EXERCISE INPUTS:

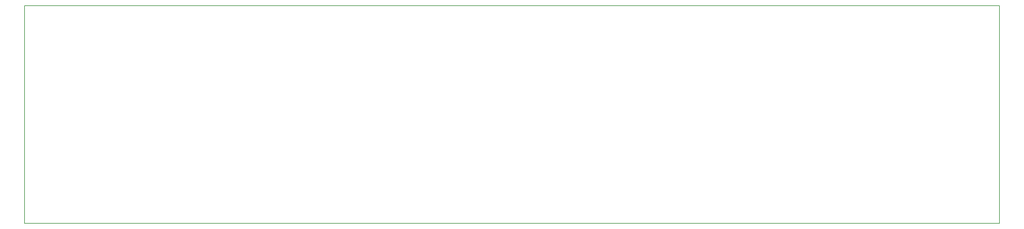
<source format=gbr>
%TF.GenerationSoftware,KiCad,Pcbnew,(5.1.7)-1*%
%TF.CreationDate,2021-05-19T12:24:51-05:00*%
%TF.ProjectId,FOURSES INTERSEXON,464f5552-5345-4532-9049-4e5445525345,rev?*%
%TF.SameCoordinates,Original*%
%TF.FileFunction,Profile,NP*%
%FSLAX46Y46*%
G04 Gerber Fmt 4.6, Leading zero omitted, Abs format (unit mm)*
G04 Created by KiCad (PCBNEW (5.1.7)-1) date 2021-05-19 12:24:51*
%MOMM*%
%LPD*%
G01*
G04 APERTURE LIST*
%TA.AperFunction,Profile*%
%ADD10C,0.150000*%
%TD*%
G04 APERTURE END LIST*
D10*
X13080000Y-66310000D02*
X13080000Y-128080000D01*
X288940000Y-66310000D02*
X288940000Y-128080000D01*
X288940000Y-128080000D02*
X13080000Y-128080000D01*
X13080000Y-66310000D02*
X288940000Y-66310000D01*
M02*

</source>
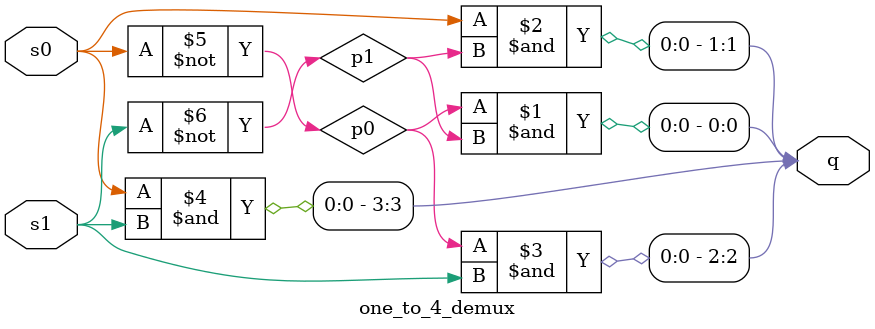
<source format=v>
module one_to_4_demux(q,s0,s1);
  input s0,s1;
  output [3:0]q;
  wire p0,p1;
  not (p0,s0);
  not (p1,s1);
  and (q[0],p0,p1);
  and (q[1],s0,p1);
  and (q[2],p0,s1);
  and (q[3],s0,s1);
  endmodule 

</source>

ACTIVITY: Retype each line above exactly. Leave the images out.

SOLUTION FOR THIS TASK:
<source format=gbr>
%TF.GenerationSoftware,KiCad,Pcbnew,(5.1.7)-1*%
%TF.CreationDate,2021-05-19T12:24:51-05:00*%
%TF.ProjectId,FOURSES INTERSEXON,464f5552-5345-4532-9049-4e5445525345,rev?*%
%TF.SameCoordinates,Original*%
%TF.FileFunction,Profile,NP*%
%FSLAX46Y46*%
G04 Gerber Fmt 4.6, Leading zero omitted, Abs format (unit mm)*
G04 Created by KiCad (PCBNEW (5.1.7)-1) date 2021-05-19 12:24:51*
%MOMM*%
%LPD*%
G01*
G04 APERTURE LIST*
%TA.AperFunction,Profile*%
%ADD10C,0.150000*%
%TD*%
G04 APERTURE END LIST*
D10*
X13080000Y-66310000D02*
X13080000Y-128080000D01*
X288940000Y-66310000D02*
X288940000Y-128080000D01*
X288940000Y-128080000D02*
X13080000Y-128080000D01*
X13080000Y-66310000D02*
X288940000Y-66310000D01*
M02*

</source>
<source format=v>
module one_to_4_demux(q,s0,s1);
  input s0,s1;
  output [3:0]q;
  wire p0,p1;
  not (p0,s0);
  not (p1,s1);
  and (q[0],p0,p1);
  and (q[1],s0,p1);
  and (q[2],p0,s1);
  and (q[3],s0,s1);
  endmodule 

</source>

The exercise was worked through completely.